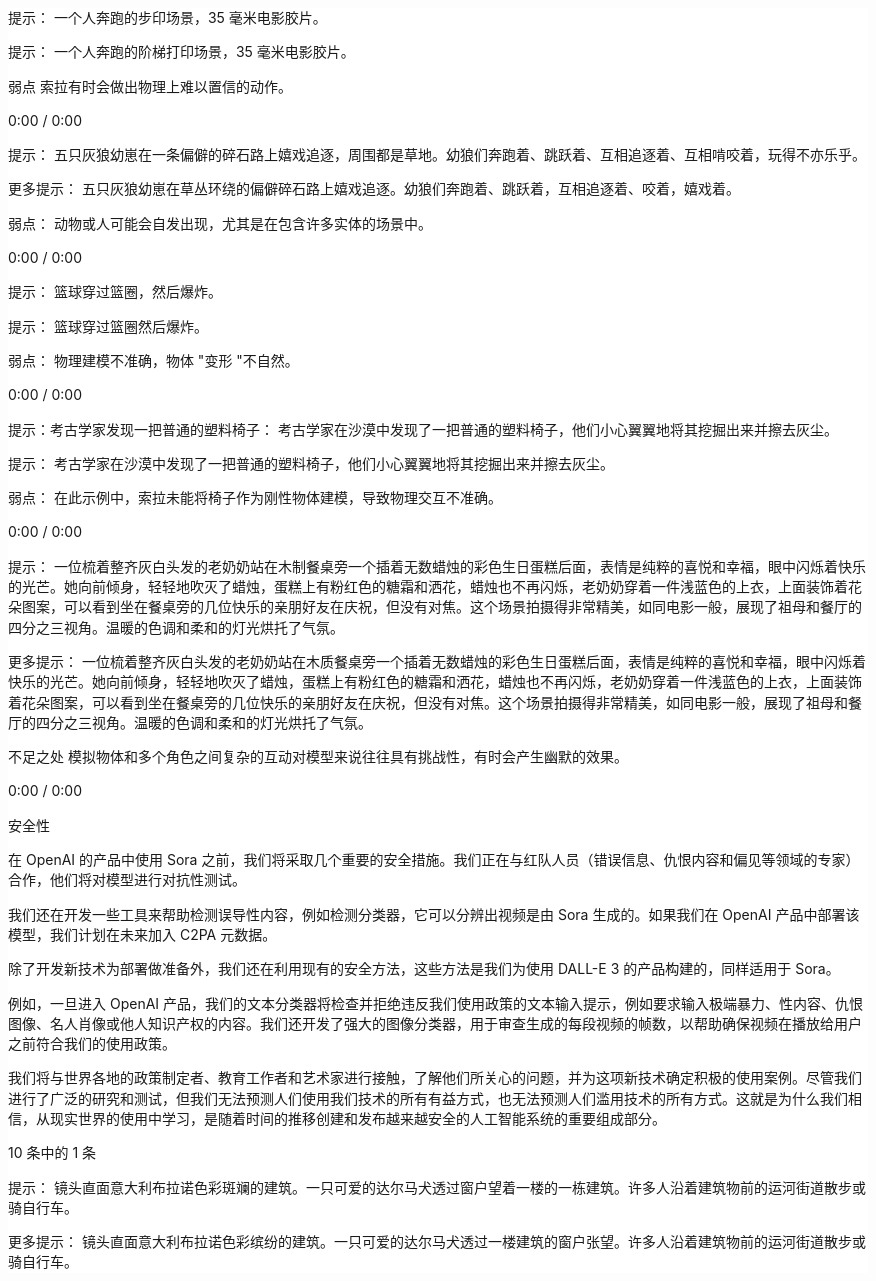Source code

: 提示： 一个人奔跑的步印场景，35 毫米电影胶片。

提示： 一个人奔跑的阶梯打印场景，35 毫米电影胶片。

弱点 索拉有时会做出物理上难以置信的动作。

0:00 / 0:00

提示： 五只灰狼幼崽在一条偏僻的碎石路上嬉戏追逐，周围都是草地。幼狼们奔跑着、跳跃着、互相追逐着、互相啃咬着，玩得不亦乐乎。

更多提示： 五只灰狼幼崽在草丛环绕的偏僻碎石路上嬉戏追逐。幼狼们奔跑着、跳跃着，互相追逐着、咬着，嬉戏着。

弱点： 动物或人可能会自发出现，尤其是在包含许多实体的场景中。

0:00 / 0:00

提示： 篮球穿过篮圈，然后爆炸。

提示： 篮球穿过篮圈然后爆炸。

弱点： 物理建模不准确，物体 "变形 "不自然。

0:00 / 0:00

提示：考古学家发现一把普通的塑料椅子： 考古学家在沙漠中发现了一把普通的塑料椅子，他们小心翼翼地将其挖掘出来并擦去灰尘。

提示： 考古学家在沙漠中发现了一把普通的塑料椅子，他们小心翼翼地将其挖掘出来并擦去灰尘。

弱点： 在此示例中，索拉未能将椅子作为刚性物体建模，导致物理交互不准确。

0:00 / 0:00

提示： 一位梳着整齐灰白头发的老奶奶站在木制餐桌旁一个插着无数蜡烛的彩色生日蛋糕后面，表情是纯粹的喜悦和幸福，眼中闪烁着快乐的光芒。她向前倾身，轻轻地吹灭了蜡烛，蛋糕上有粉红色的糖霜和洒花，蜡烛也不再闪烁，老奶奶穿着一件浅蓝色的上衣，上面装饰着花朵图案，可以看到坐在餐桌旁的几位快乐的亲朋好友在庆祝，但没有对焦。这个场景拍摄得非常精美，如同电影一般，展现了祖母和餐厅的四分之三视角。温暖的色调和柔和的灯光烘托了气氛。

更多提示： 一位梳着整齐灰白头发的老奶奶站在木质餐桌旁一个插着无数蜡烛的彩色生日蛋糕后面，表情是纯粹的喜悦和幸福，眼中闪烁着快乐的光芒。她向前倾身，轻轻地吹灭了蜡烛，蛋糕上有粉红色的糖霜和洒花，蜡烛也不再闪烁，老奶奶穿着一件浅蓝色的上衣，上面装饰着花朵图案，可以看到坐在餐桌旁的几位快乐的亲朋好友在庆祝，但没有对焦。这个场景拍摄得非常精美，如同电影一般，展现了祖母和餐厅的四分之三视角。温暖的色调和柔和的灯光烘托了气氛。

不足之处 模拟物体和多个角色之间复杂的互动对模型来说往往具有挑战性，有时会产生幽默的效果。

0:00 / 0:00

安全性

在 OpenAI 的产品中使用 Sora 之前，我们将采取几个重要的安全措施。我们正在与红队人员（错误信息、仇恨内容和偏见等领域的专家）合作，他们将对模型进行对抗性测试。

我们还在开发一些工具来帮助检测误导性内容，例如检测分类器，它可以分辨出视频是由 Sora 生成的。如果我们在 OpenAI 产品中部署该模型，我们计划在未来加入 C2PA 元数据。

除了开发新技术为部署做准备外，我们还在利用现有的安全方法，这些方法是我们为使用 DALL-E 3 的产品构建的，同样适用于 Sora。

例如，一旦进入 OpenAI 产品，我们的文本分类器将检查并拒绝违反我们使用政策的文本输入提示，例如要求输入极端暴力、性内容、仇恨图像、名人肖像或他人知识产权的内容。我们还开发了强大的图像分类器，用于审查生成的每段视频的帧数，以帮助确保视频在播放给用户之前符合我们的使用政策。

我们将与世界各地的政策制定者、教育工作者和艺术家进行接触，了解他们所关心的问题，并为这项新技术确定积极的使用案例。尽管我们进行了广泛的研究和测试，但我们无法预测人们使用我们技术的所有有益方式，也无法预测人们滥用技术的所有方式。这就是为什么我们相信，从现实世界的使用中学习，是随着时间的推移创建和发布越来越安全的人工智能系统的重要组成部分。

10 条中的 1 条

提示： 镜头直面意大利布拉诺色彩斑斓的建筑。一只可爱的达尔马犬透过窗户望着一楼的一栋建筑。许多人沿着建筑物前的运河街道散步或骑自行车。

更多提示： 镜头直面意大利布拉诺色彩缤纷的建筑。一只可爱的达尔马犬透过一楼建筑的窗户张望。许多人沿着建筑物前的运河街道散步或骑自行车。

====

### YOUR TASK
Every line that contains the string "温暖的色调和柔和的灯光烘托了气氛" should be returned from the data.

### COMPLETED TASK
提示： 一位梳着整齐灰白头发的老奶奶站在木制餐桌旁一个插着无数蜡烛的彩色生日蛋糕后面，表情是纯粹的喜悦和幸福，眼中闪烁着快乐的光芒。她向前倾身，轻轻地吹灭了蜡烛，蛋糕上有粉红色的糖霜和洒花，蜡烛也不再闪烁，老奶奶穿着一件浅蓝色的上衣，上面装饰着花朵图案，可以看到坐在餐桌旁的几位快乐的亲朋好友在庆祝，但没有对焦。这个场景拍摄得非常精美，如同电影一般，展现了祖母和餐厅的四分之三视角。温暖的色调和柔和的灯光烘托了气氛。
更多提示： 一位梳着整齐灰白头发的老奶奶站在木质餐桌旁一个插着无数蜡烛的彩色生日蛋糕后面，表情是纯粹的喜悦和幸福，眼中闪烁着快乐的光芒。她向前倾身，轻轻地吹灭了蜡烛，蛋糕上有粉红色的糖霜和洒花，蜡烛也不再闪烁，老奶奶穿着一件浅蓝色的上衣，上面装饰着花朵图案，可以看到坐在餐桌旁的几位快乐的亲朋好友在庆祝，但没有对焦。这个场景拍摄得非常精美，如同电影一般，展现了祖母和餐厅的四分之三视角。温暖的色调和柔和的灯光烘托了气氛。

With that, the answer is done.